Since it was launched in 2008, Google’s Chrome browser has been steadily gaining share against Mozilla’s Firefox and Microsoft’s Internet Explorer. And for one day last week, Sunday March 18, Chrome was the most used browser in the world, according to newly released stats.

The Wednesday announcement of Chrome’s brief rise to No. 1 last Sunday was made by Irish metrics firm StatCounter.

While it’s only a one-day event, “this is a milestone,” Aodhan Cullen, the CEO of StatCounter, said in an interview. Chrome still faces a tough battle to unseat its main rivals,  including IE and Firefox, in many regions of the world. Chrome remains in an often distant 2nd or 3rd place in China, the U.S., and Germany.

“The long term trend  has certainly been for Chrome gaining market share, but there is no guarantee it’s going to become the No. 1 browser,” Cullen said.

Cullen declined to predict when the switch might come, but StatCounter’s own numbers say Chrome is gaining an average of about 2 percentage points a  month on IE, over the past year. That means at its current rate of growth, Chrome would become the world’s top browser sometime in the June to July period.

There also is a great deal of uncertainty about such measurements. They are based on a relatively small sample of total web use (15 billion page views per month, including 4 billion from the US), and there is also a dispute about methodology.

But one fascinating trend unearthed by StatCounter was the surge in use Chrome gets on weekends, and the corresponding drop in the use of Internet Explorer, when people are apparently not sitting at their office computers and have more freedom to choose their browser.

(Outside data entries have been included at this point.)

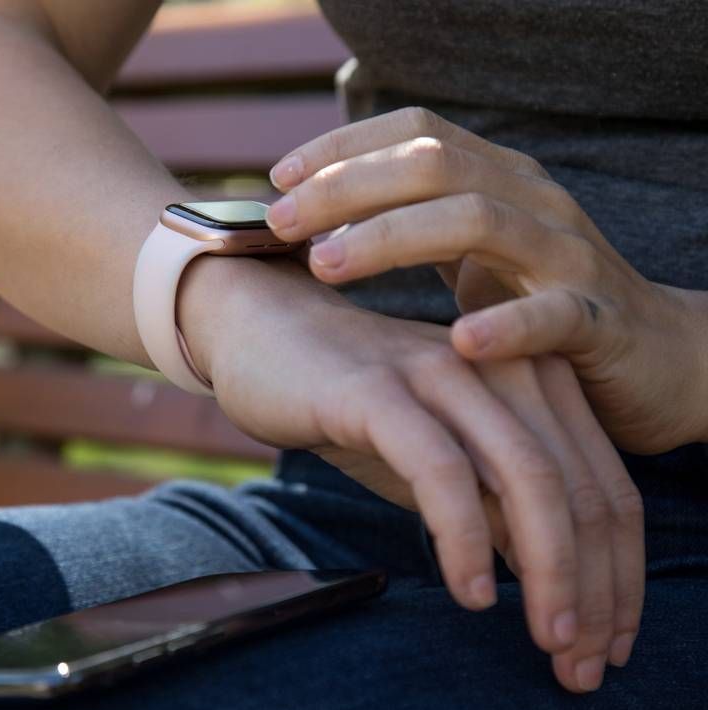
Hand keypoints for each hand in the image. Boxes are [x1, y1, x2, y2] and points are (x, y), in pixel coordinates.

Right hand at [177, 255, 644, 692]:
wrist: (266, 333)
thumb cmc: (359, 402)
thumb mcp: (446, 455)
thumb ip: (500, 500)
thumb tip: (552, 576)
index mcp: (532, 376)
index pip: (604, 485)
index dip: (617, 573)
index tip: (605, 642)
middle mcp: (502, 364)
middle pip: (580, 486)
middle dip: (594, 586)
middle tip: (582, 662)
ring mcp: (440, 372)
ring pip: (527, 475)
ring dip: (550, 570)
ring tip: (547, 636)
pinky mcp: (378, 390)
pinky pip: (440, 469)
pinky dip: (466, 538)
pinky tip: (472, 589)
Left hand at [265, 106, 707, 453]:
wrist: (652, 356)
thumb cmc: (540, 302)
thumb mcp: (473, 256)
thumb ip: (413, 229)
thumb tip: (318, 224)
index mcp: (497, 180)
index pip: (416, 133)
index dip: (342, 147)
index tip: (276, 179)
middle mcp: (532, 201)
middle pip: (433, 167)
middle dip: (345, 189)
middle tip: (280, 222)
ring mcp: (567, 256)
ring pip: (478, 221)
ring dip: (392, 238)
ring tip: (326, 265)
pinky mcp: (597, 321)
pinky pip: (552, 315)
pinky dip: (505, 323)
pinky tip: (456, 339)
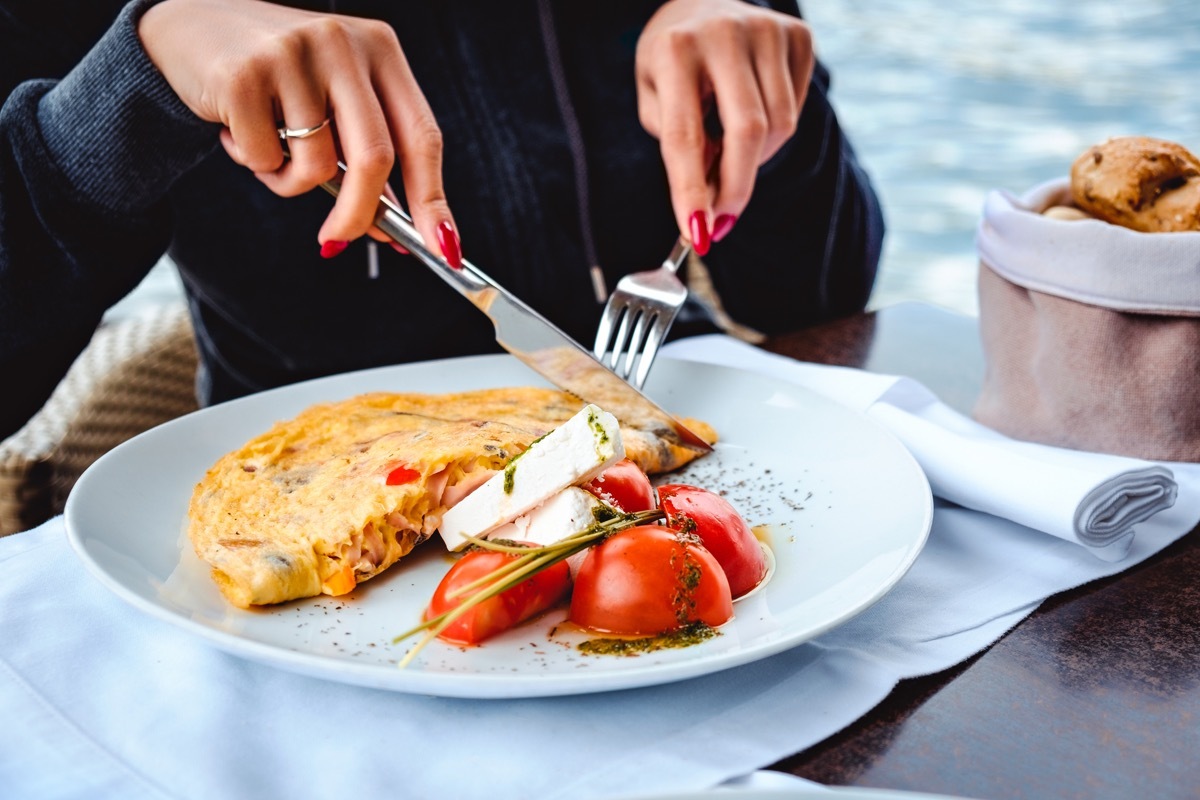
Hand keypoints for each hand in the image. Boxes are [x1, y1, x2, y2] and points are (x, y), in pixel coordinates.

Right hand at [138, 0, 460, 264]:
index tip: (444, 247)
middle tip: (338, 241)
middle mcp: (343, 44)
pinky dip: (254, 163)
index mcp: (380, 48)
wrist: (190, 26)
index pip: (422, 135)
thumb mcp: (335, 101)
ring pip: (315, 166)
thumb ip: (367, 155)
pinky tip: (235, 128)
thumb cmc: (276, 75)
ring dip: (289, 181)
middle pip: (374, 158)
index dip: (433, 198)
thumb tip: (399, 227)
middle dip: (360, 215)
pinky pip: (265, 159)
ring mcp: (294, 55)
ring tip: (268, 147)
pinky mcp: (244, 75)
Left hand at [636, 0, 813, 253]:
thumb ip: (678, 143)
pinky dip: (774, 133)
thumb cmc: (673, 61)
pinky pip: (797, 110)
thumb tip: (711, 194)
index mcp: (676, 50)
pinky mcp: (799, 37)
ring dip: (754, 160)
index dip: (691, 191)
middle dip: (736, 189)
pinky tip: (750, 118)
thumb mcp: (655, 97)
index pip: (686, 134)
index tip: (698, 233)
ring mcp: (768, 31)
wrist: (705, 2)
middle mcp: (725, 34)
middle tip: (723, 222)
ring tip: (729, 153)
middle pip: (747, 133)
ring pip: (779, 127)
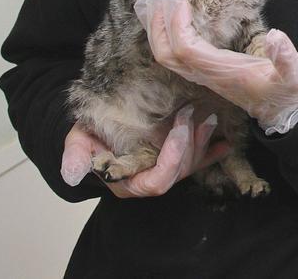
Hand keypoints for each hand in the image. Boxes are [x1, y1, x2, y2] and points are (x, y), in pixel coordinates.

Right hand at [60, 106, 226, 197]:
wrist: (98, 128)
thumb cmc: (88, 136)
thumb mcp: (77, 143)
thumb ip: (76, 157)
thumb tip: (72, 175)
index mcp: (129, 182)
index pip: (158, 182)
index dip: (172, 158)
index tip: (178, 130)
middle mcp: (150, 180)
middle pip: (179, 172)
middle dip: (190, 145)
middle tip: (193, 115)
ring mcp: (165, 170)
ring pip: (191, 165)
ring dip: (202, 142)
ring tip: (208, 118)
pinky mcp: (177, 160)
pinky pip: (200, 161)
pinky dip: (213, 152)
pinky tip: (225, 142)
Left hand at [134, 0, 297, 134]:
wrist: (290, 113)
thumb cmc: (292, 92)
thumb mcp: (297, 76)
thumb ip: (287, 58)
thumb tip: (275, 35)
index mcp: (224, 73)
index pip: (186, 49)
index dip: (177, 25)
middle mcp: (208, 76)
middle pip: (166, 55)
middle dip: (157, 25)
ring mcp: (205, 76)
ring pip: (168, 57)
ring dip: (157, 30)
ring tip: (151, 4)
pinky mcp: (208, 73)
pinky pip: (177, 56)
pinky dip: (166, 36)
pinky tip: (166, 22)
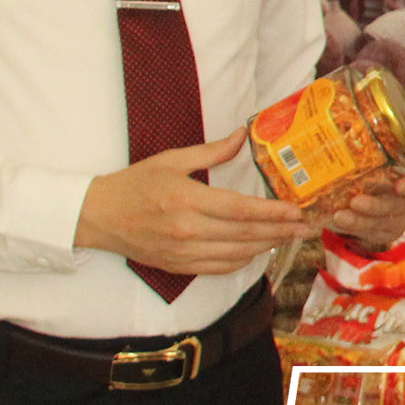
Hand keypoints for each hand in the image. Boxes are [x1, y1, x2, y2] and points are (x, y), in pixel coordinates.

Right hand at [76, 130, 307, 275]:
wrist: (97, 216)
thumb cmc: (134, 184)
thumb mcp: (171, 160)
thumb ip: (212, 152)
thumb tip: (244, 135)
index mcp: (187, 200)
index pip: (241, 210)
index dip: (273, 212)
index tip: (298, 210)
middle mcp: (187, 230)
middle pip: (245, 235)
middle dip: (281, 231)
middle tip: (306, 227)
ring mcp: (182, 252)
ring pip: (236, 255)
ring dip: (267, 247)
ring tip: (289, 238)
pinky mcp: (178, 266)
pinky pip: (219, 268)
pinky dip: (243, 261)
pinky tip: (257, 251)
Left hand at [319, 164, 404, 249]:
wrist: (372, 193)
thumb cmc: (372, 171)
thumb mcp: (371, 162)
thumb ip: (359, 158)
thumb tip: (335, 141)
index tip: (399, 187)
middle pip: (397, 204)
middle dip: (375, 205)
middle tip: (355, 202)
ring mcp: (401, 219)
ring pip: (382, 223)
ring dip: (359, 221)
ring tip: (338, 217)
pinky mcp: (388, 234)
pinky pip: (372, 234)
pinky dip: (353, 229)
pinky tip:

While the useage of Firefox, Opera and Apple’s Safari browser don’t fluctuate much between weekdays and weekends, there is a huge ebb and flow between IE and Chrome, suggesting that people are switching between Microsoft weekdays and Google weekends.

“That’s really interesting,” Cullen said in an interview. “It’s just an indication  that when people have the choice at home, they are using Chrome, and when the go back to work, and your browser choice is indicated by company policy, people are using Microsoft.”

“Whether Chrome can take the lead in the browser wars in the long term remains to be seen, however the trend towards Chrome useage at weekends is undeniable. At weekends, when people are free to choose what browser to use, many of them are selecting Chrome in preference to IE,”  Cullen said.

The movement to Chrome is of  under appreciated significance for Google, because Chrome is the keystone of its cloud-based strategy. It’s also significant for Google’s revenue picture, because Google does not have to pay search advertising Traffic Acquisition Costs to Mozilla, Apple or other browser-makers for searches made from Chrome browsers.